◆ EXTRACTED DATA
● ● ● ● ● ● ●

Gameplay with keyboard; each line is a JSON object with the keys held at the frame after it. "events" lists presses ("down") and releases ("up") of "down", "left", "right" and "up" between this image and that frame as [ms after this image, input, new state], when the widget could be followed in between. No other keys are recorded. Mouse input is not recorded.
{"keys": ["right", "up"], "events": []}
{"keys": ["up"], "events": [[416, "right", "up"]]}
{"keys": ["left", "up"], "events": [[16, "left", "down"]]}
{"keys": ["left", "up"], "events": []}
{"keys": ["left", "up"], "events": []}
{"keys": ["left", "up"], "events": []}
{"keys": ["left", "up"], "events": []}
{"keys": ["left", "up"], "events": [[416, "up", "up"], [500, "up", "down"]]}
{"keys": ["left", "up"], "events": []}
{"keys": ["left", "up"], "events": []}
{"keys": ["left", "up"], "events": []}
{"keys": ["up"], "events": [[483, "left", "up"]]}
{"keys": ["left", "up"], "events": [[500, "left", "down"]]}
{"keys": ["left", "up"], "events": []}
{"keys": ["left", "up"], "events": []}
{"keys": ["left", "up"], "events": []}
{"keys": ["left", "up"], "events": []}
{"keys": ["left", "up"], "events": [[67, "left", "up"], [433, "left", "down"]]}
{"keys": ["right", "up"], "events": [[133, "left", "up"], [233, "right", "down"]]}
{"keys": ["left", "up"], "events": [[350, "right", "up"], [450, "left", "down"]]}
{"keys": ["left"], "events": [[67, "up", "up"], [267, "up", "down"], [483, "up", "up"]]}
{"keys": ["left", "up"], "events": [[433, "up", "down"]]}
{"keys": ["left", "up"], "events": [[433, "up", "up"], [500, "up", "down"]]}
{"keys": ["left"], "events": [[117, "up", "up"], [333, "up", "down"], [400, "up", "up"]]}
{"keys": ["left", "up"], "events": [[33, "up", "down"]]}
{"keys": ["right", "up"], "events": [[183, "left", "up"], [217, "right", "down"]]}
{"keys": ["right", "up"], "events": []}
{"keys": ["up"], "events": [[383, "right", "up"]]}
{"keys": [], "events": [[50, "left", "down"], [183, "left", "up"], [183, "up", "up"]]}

● ● ● ● ● ● ●

◆ TASK PROMPT
Everything in the listing above needs to be copied exactly.

◆ RESPONSE BELOW
Gameplay with keyboard; each line is a JSON object with the keys held at the frame after it. "events" lists presses ("down") and releases ("up") of "down", "left", "right" and "up" between this image and that frame as [ms after this image, input, new state], when the widget could be followed in between. No other keys are recorded. Mouse input is not recorded.
{"keys": ["right", "up"], "events": []}
{"keys": ["up"], "events": [[416, "right", "up"]]}
{"keys": ["left", "up"], "events": [[16, "left", "down"]]}
{"keys": ["left", "up"], "events": []}
{"keys": ["left", "up"], "events": []}
{"keys": ["left", "up"], "events": []}
{"keys": ["left", "up"], "events": []}
{"keys": ["left", "up"], "events": [[416, "up", "up"], [500, "up", "down"]]}
{"keys": ["left", "up"], "events": []}
{"keys": ["left", "up"], "events": []}
{"keys": ["left", "up"], "events": []}
{"keys": ["up"], "events": [[483, "left", "up"]]}
{"keys": ["left", "up"], "events": [[500, "left", "down"]]}
{"keys": ["left", "up"], "events": []}
{"keys": ["left", "up"], "events": []}
{"keys": ["left", "up"], "events": []}
{"keys": ["left", "up"], "events": []}
{"keys": ["left", "up"], "events": [[67, "left", "up"], [433, "left", "down"]]}
{"keys": ["right", "up"], "events": [[133, "left", "up"], [233, "right", "down"]]}
{"keys": ["left", "up"], "events": [[350, "right", "up"], [450, "left", "down"]]}
{"keys": ["left"], "events": [[67, "up", "up"], [267, "up", "down"], [483, "up", "up"]]}
{"keys": ["left", "up"], "events": [[433, "up", "down"]]}
{"keys": ["left", "up"], "events": [[433, "up", "up"], [500, "up", "down"]]}
{"keys": ["left"], "events": [[117, "up", "up"], [333, "up", "down"], [400, "up", "up"]]}
{"keys": ["left", "up"], "events": [[33, "up", "down"]]}
{"keys": ["right", "up"], "events": [[183, "left", "up"], [217, "right", "down"]]}
{"keys": ["right", "up"], "events": []}
{"keys": ["up"], "events": [[383, "right", "up"]]}
{"keys": [], "events": [[50, "left", "down"], [183, "left", "up"], [183, "up", "up"]]}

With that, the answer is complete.